> [Exercise instructions]:
After the line containing "staining of normal", write nothing more; before it, reproduce every line of the material below exactly, starting with the first.

> [Data for this exercise]:
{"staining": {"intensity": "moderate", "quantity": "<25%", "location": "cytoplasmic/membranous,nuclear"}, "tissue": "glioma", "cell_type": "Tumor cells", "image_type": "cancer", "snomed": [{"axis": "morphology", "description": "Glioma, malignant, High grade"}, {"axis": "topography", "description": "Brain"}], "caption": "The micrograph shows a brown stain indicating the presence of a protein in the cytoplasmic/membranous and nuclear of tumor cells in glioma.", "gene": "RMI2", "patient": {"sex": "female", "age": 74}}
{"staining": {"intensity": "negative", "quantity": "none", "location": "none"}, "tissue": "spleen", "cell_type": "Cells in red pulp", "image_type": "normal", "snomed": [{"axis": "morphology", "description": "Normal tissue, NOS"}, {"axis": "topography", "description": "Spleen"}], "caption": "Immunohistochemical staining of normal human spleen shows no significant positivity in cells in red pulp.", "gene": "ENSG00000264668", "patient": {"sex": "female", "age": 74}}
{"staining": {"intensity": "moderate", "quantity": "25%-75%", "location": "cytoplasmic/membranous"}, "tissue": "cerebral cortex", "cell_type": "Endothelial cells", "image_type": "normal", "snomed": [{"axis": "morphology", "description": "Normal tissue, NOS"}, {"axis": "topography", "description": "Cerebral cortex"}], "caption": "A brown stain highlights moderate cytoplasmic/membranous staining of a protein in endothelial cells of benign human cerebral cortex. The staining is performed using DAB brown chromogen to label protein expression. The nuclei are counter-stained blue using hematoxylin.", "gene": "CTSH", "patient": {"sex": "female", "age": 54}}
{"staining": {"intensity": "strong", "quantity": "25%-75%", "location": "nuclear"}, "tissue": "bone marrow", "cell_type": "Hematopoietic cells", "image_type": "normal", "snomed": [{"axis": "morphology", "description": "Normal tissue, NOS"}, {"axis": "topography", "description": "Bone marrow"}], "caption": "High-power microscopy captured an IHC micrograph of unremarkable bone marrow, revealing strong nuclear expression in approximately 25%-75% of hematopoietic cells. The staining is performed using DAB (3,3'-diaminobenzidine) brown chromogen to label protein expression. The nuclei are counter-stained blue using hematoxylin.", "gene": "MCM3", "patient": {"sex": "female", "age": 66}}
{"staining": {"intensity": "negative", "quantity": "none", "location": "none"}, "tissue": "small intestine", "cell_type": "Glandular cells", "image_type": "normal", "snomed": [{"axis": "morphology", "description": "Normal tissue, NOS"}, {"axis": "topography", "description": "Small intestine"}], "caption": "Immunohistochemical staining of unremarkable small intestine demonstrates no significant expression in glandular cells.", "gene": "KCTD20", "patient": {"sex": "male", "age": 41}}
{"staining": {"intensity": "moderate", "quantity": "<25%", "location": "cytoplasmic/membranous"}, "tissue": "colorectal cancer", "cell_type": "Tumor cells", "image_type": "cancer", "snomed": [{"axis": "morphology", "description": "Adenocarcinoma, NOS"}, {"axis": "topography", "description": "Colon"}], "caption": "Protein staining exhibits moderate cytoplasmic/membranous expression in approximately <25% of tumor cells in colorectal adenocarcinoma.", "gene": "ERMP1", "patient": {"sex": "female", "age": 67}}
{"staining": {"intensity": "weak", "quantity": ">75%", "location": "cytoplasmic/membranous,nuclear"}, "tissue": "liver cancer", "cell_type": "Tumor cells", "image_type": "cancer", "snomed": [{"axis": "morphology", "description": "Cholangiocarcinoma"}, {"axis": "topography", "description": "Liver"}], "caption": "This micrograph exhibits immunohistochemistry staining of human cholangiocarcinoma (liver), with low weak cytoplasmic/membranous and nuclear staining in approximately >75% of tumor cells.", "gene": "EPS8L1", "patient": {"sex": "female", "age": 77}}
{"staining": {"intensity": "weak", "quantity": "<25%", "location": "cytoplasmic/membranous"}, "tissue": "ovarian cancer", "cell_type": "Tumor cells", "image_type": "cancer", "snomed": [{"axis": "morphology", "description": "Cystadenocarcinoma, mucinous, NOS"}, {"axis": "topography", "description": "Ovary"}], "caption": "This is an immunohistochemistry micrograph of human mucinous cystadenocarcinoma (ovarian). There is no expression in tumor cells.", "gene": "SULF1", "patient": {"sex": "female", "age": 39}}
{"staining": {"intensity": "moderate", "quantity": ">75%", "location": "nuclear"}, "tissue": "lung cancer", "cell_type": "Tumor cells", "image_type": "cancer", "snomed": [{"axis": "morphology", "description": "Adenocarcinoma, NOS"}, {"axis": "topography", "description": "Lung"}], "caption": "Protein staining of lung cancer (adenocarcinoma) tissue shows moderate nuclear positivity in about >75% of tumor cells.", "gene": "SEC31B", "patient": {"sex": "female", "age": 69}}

> [Response below]:
{"staining": {"intensity": "moderate", "quantity": "<25%", "location": "cytoplasmic/membranous,nuclear"}, "tissue": "glioma", "cell_type": "Tumor cells", "image_type": "cancer", "snomed": [{"axis": "morphology", "description": "Glioma, malignant, High grade"}, {"axis": "topography", "description": "Brain"}], "caption": "The micrograph shows a brown stain indicating the presence of a protein in the cytoplasmic/membranous and nuclear of tumor cells in glioma.", "gene": "RMI2", "patient": {"sex": "female", "age": 74}}
{"staining": {"intensity": "negative", "quantity": "none", "location": "none"}, "tissue": "spleen", "cell_type": "Cells in red pulp", "image_type": "normal", "snomed": [{"axis": "morphology", "description": "Normal tissue, NOS"}, {"axis": "topography", "description": "Spleen"}], "caption": "Immunohistochemical staining of normal human spleen shows no significant positivity in cells in red pulp.", "gene": "ENSG00000264668", "patient": {"sex": "female", "age": 74}}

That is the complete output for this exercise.